_Your assignment_. Search the entries below for the word "please", then copy each line in which it is found.
◆ ◆ ◆ ◆ ◆
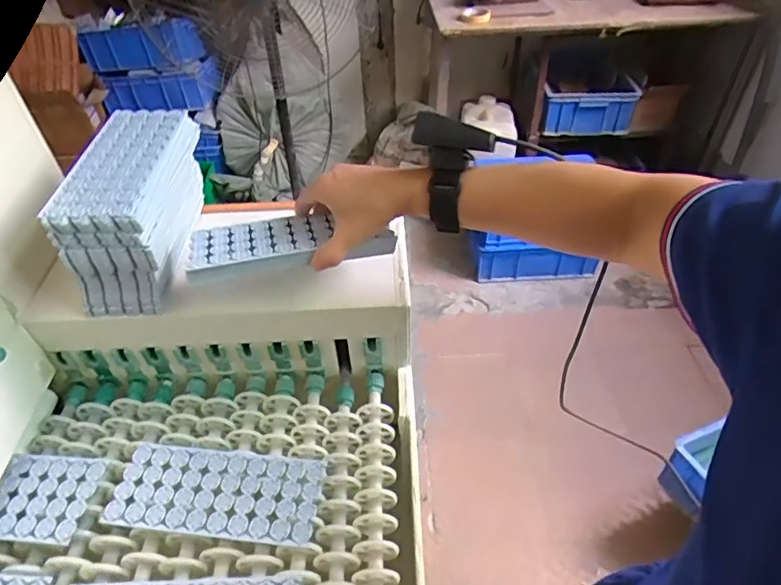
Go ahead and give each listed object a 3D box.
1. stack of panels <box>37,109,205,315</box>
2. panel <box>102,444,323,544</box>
[{"bbox_3d":[-0.278,-0.093,0.591,0.094,0.128,0.209,-4,44,-1],"label":"stack of panels"},{"bbox_3d":[-0.168,0.196,0.523,0.198,0.016,0.082,4,45,7],"label":"panel"}]

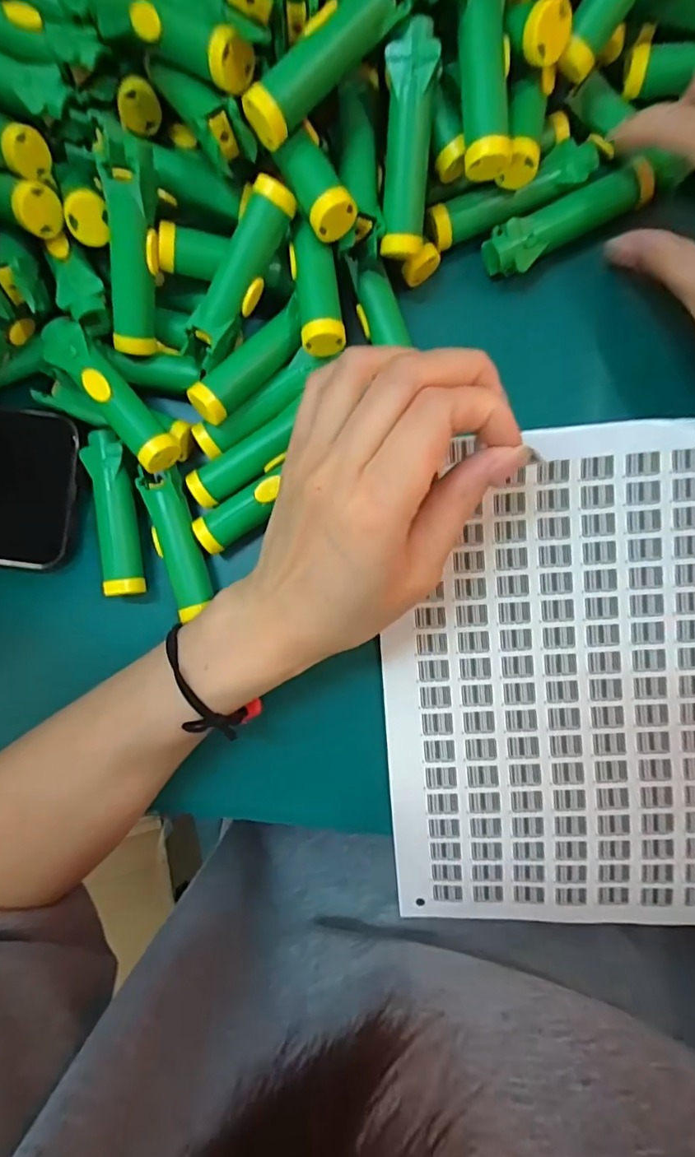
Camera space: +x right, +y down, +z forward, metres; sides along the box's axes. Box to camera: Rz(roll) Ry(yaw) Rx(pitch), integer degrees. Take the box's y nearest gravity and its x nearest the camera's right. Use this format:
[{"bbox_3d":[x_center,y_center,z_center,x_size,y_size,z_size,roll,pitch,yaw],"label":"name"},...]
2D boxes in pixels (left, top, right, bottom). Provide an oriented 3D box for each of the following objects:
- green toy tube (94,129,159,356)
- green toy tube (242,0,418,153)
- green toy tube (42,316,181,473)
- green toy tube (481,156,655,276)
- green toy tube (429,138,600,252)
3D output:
[{"bbox_3d":[-0.095,-0.144,0.240,0.021,0.017,0.083,13,122,4],"label":"green toy tube"},{"bbox_3d":[-0.008,-0.204,0.212,0.076,0.016,0.016,-42,86,1],"label":"green toy tube"},{"bbox_3d":[-0.111,-0.087,0.256,0.019,0.027,0.084,-41,86,1],"label":"green toy tube"},{"bbox_3d":[0.104,-0.170,0.257,0.080,0.019,0.022,-26,86,2],"label":"green toy tube"},{"bbox_3d":[0.078,-0.182,0.262,0.080,0.020,0.018,-22,87,2],"label":"green toy tube"}]

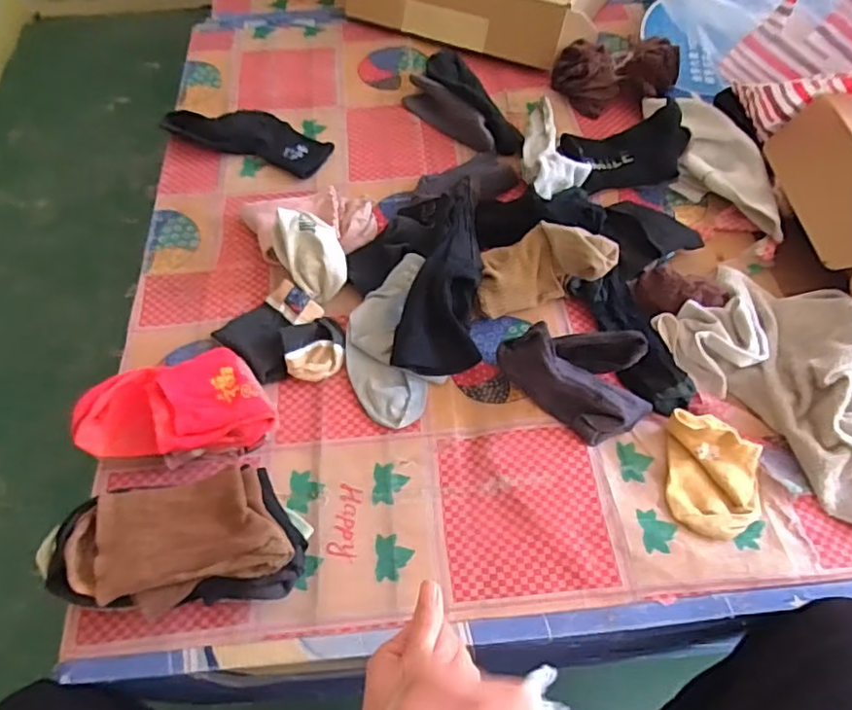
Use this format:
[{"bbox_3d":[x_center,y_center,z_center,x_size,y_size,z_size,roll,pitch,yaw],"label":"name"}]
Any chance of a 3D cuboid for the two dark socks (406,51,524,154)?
[{"bbox_3d":[0.054,-0.342,0.820,0.097,0.046,0.215,-31,62,-16],"label":"two dark socks"}]

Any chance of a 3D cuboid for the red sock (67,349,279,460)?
[{"bbox_3d":[-0.239,0.057,0.578,0.176,0.058,0.102,-15,59,-7],"label":"red sock"}]

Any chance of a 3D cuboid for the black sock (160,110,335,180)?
[{"bbox_3d":[-0.241,-0.306,0.815,0.223,0.034,0.089,16,60,12],"label":"black sock"}]

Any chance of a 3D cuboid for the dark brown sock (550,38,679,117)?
[{"bbox_3d":[0.265,-0.393,0.831,0.163,0.062,0.098,-4,58,0],"label":"dark brown sock"}]

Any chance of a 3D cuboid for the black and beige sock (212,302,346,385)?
[{"bbox_3d":[-0.157,-0.014,0.635,0.137,0.032,0.082,16,60,12],"label":"black and beige sock"}]

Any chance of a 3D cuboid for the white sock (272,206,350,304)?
[{"bbox_3d":[-0.129,-0.112,0.668,0.068,0.073,0.096,-23,60,-12],"label":"white sock"}]

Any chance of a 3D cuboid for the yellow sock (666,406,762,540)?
[{"bbox_3d":[0.264,0.109,0.539,0.078,0.034,0.104,4,59,5],"label":"yellow sock"}]

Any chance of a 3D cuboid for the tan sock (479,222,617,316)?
[{"bbox_3d":[0.126,-0.095,0.644,0.139,0.082,0.081,-3,58,0],"label":"tan sock"}]

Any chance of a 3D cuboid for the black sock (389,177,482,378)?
[{"bbox_3d":[0.018,-0.094,0.656,0.084,0.069,0.240,3,59,4],"label":"black sock"}]

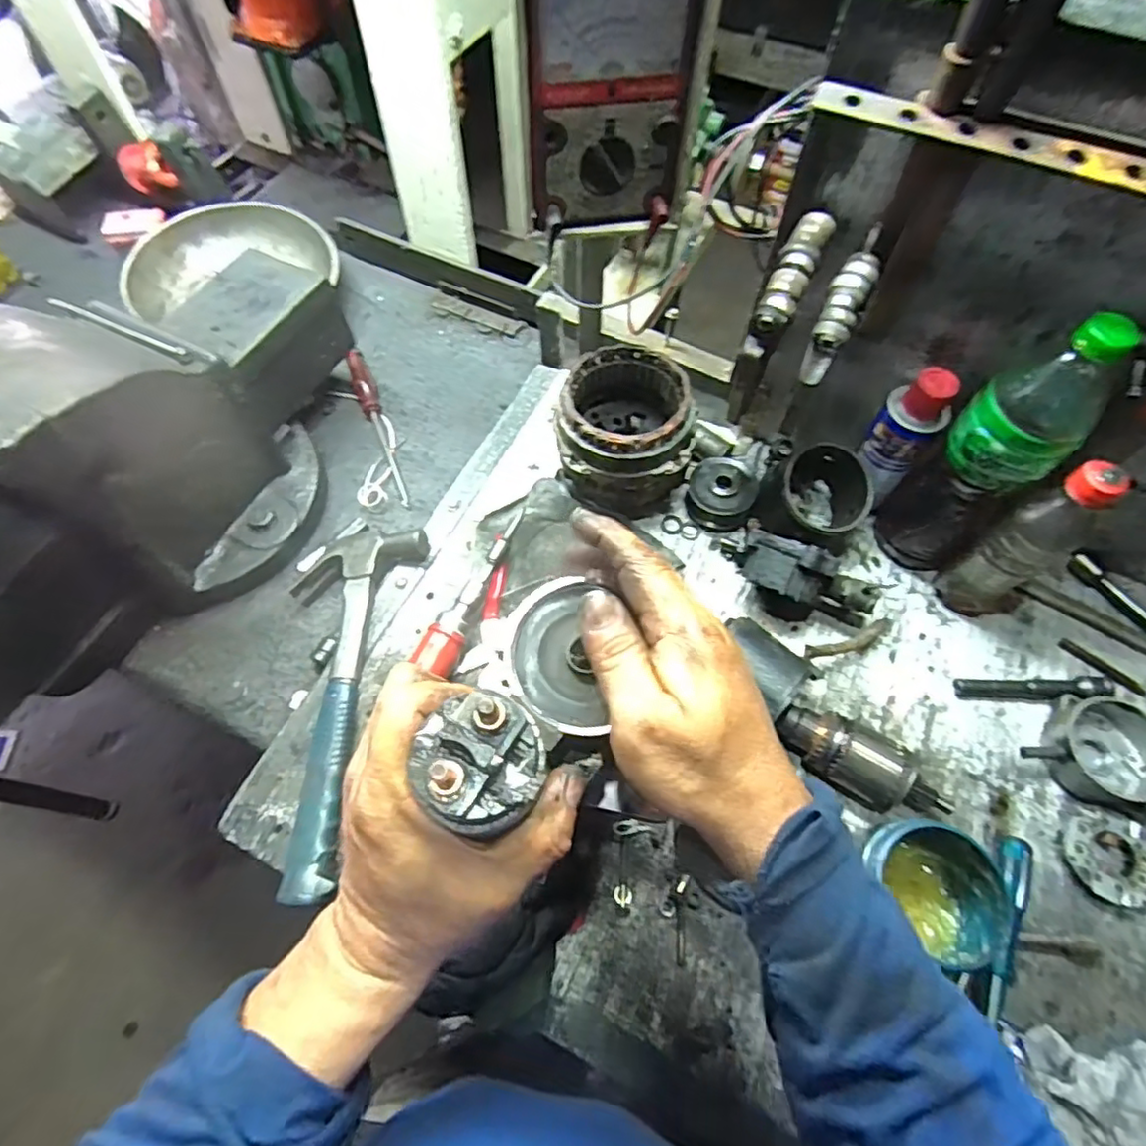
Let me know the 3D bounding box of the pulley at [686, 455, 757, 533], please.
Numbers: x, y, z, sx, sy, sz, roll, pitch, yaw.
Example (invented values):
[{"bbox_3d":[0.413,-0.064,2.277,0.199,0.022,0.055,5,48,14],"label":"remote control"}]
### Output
[{"bbox_3d":[0.148,-0.079,0.635,0.065,0.043,0.059,15,64,6],"label":"pulley"}]

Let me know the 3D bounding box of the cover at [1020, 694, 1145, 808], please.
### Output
[{"bbox_3d":[0.431,0.148,0.524,0.115,0.039,0.089,-7,64,-5],"label":"cover"}]

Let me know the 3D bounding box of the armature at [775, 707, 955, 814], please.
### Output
[{"bbox_3d":[0.234,0.158,0.513,0.139,0.052,0.051,27,66,12],"label":"armature"}]

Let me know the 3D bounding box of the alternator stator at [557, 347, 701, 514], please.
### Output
[{"bbox_3d":[0.053,-0.132,0.620,0.117,0.123,0.125,1,63,-1],"label":"alternator stator"}]

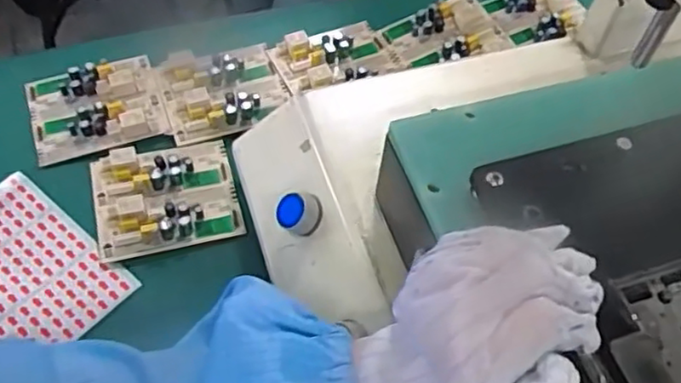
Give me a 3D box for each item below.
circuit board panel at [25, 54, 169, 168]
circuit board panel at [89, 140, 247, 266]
[{"bbox_3d":[-0.216,-0.077,0.573,0.108,0.015,0.093,-17,59,-14],"label":"circuit board panel"},{"bbox_3d":[-0.141,0.000,0.523,0.110,0.017,0.095,-12,58,-12],"label":"circuit board panel"}]

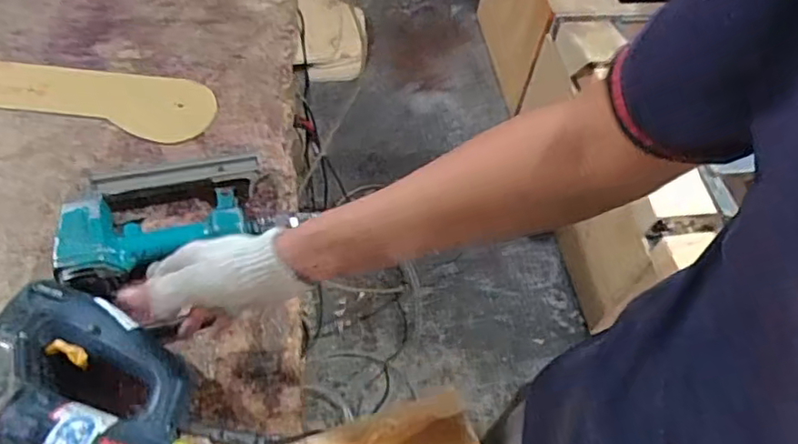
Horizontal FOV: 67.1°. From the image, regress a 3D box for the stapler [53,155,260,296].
[{"bbox_3d":[-0.255,-0.005,0.655,0.192,0.052,0.173,-6,57,-8],"label":"stapler"}]

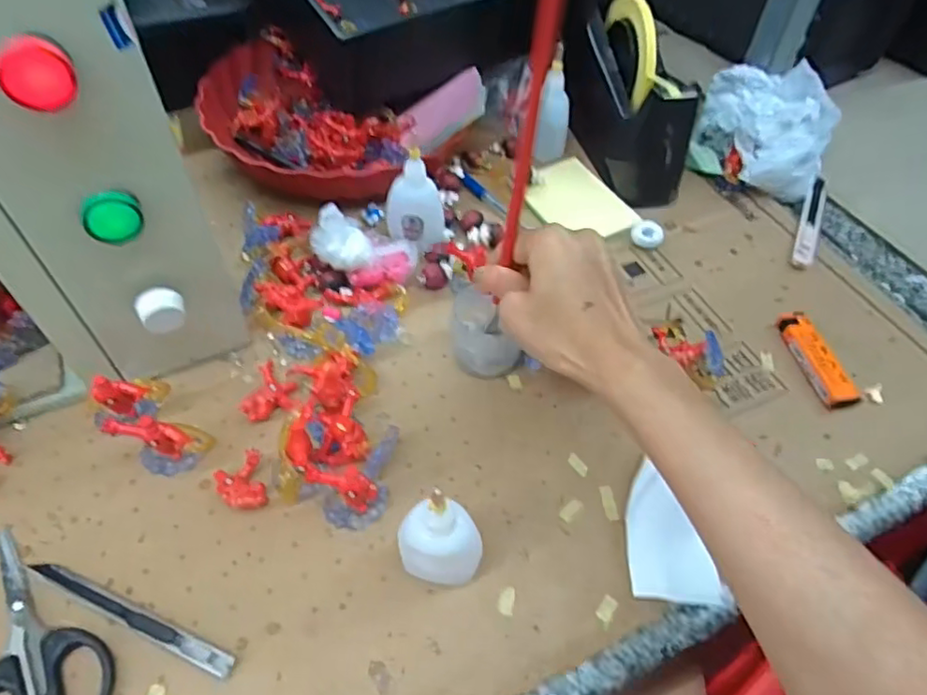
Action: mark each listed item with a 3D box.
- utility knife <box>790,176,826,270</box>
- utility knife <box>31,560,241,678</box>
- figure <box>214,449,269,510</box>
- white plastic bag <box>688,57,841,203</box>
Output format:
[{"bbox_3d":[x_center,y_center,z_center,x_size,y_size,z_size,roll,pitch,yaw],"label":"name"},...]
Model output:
◆ ◆ ◆ ◆ ◆
_Answer to this exercise_.
Let me know the 3D bounding box of the pulley at [686, 455, 757, 533], please.
Let me know the 3D bounding box of the cover at [1020, 694, 1145, 808], please.
Let me know the 3D bounding box of the armature at [775, 707, 955, 814], please.
Let me know the 3D bounding box of the alternator stator at [557, 347, 701, 514], please.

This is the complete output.